Zener $1. SCR $3. bridge rectifier $5. HO decoder $15. if it works that's half the cost of a G scale decoder. Even with additional connector hardware, perfboard etc it's still not much over half. if the HO decoder is already lying around, it is very attractive

Your "PWM" must trigger the thyristor at the appropriate times, synchronous with the 50/60 Hz mains frequency. Once a thyristor is triggered, it stays on for the remainder of the cycle until the current draw ceases.

If your DCC controller is truly phase-controlled as required for thyristor triggering then it would not work on DC track supplies.

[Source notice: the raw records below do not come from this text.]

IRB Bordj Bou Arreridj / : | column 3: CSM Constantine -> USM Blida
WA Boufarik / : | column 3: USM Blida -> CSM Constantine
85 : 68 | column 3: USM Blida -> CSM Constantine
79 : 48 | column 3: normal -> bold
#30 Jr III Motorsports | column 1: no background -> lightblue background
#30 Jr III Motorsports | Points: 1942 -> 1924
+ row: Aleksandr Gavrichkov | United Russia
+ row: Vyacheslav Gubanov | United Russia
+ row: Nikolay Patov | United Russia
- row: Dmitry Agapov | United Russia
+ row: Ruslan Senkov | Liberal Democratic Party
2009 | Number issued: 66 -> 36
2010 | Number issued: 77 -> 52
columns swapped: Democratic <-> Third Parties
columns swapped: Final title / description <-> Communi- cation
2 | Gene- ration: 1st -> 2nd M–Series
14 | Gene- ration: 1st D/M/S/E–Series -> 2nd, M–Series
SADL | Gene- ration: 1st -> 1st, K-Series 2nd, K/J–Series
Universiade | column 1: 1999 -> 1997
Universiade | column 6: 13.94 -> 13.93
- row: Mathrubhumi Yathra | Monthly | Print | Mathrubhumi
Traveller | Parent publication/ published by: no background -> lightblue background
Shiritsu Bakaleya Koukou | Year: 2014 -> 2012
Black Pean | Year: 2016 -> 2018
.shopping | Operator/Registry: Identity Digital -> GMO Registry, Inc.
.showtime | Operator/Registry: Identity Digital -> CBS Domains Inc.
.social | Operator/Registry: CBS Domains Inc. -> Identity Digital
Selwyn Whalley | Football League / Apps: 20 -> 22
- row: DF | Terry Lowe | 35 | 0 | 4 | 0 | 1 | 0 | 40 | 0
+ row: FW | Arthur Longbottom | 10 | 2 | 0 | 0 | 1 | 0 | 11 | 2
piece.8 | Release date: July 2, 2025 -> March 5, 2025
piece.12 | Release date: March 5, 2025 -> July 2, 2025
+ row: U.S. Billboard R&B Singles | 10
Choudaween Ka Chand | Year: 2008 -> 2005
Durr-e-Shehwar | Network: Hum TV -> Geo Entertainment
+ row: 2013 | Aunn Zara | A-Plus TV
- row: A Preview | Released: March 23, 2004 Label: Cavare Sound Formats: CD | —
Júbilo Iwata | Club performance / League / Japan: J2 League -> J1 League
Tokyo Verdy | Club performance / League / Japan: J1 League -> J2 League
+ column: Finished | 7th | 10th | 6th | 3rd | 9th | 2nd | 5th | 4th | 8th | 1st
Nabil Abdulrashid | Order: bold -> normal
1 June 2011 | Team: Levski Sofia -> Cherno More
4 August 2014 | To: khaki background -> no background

No you're right it won't. So rectify the track power to DC and switch it with a device driven by the decoder output signal then. What would be the lowest cost device for simply turning 24V DC power on and off at up to 16kHZ, slow switch times acceptable - doesn't need to be a sharp square wave output, in fact better if it isn't.

(it is square wave AC input - I'm assuming it rectifies to the same DC voltage)

If your 24V locomotive doesn't ever need to reverse, I suppose you could take the 12V from the original DCC controller and drive a MOSFET gate.

This is over simplified and doesn't deal with how you get the 12V DCC to be properly powered yet still receive the control signals.

You are right, I need something that will reverse the motor. Possibly if I use exactly what the decoder has only bigger, i.e. a 4-Mosfet H-bridge, then I can power it from the rails via a rectifier and control it from the DC PWM output of the decoder and sense with diodes when the decoder reverses the polarity. So you guys are right it starts getting marginal on cost and complexity. Sigh. Fun though.
Thanks for the input.

Yes, if you need reversal you will need full H-bridge and that means 4 MOSFETs. Now driving the high-side MOSFETs can be tricky, especially if you do not intend to use a gate-driver IC (I'd recommend using such an IC). Your small decoder can possibly contain such a driver but not necessarily suitable for your bigger and higher voltage H-bridge.

What if.......

petrv said:

I'd like to add more details:
These decoders rectify the track voltage to get power but also connect to the track to decode DCC. The motor is usually controlled with a full H-bridge (4 MOSFETs) using PWM.

You have 3 problems:

1. You will possibly exceed the maximum voltage allowed for the small decoder with the track voltage on your garden railway.
2. The rectifier in the decoder is not powerful enough (as it has to power both the decoder and the motor) exceeding its max. current rating
3. Same problem as 2. for the H-bridge controlling the motor

I agree with the previous post - to fix all those three problems would be complicated and probably not worth the effort.

Click to expand...

What if all you wanted to do was switch something on , then off. For example, a string of LED's inside your passenger cars, with their own battery power? Would it then become a much simpler matter to build something that would do this? J

I'd like to pose the same question for a sound module. Suppose you already had a decoder in your g scale engine, but you wanted to add one or two sounds, let's say a bell and a whistle. Could you build a sound-on-a-chip circuiit, (Hallmark greeting card,) power it with batteries, then trigger it on and off with the decoder?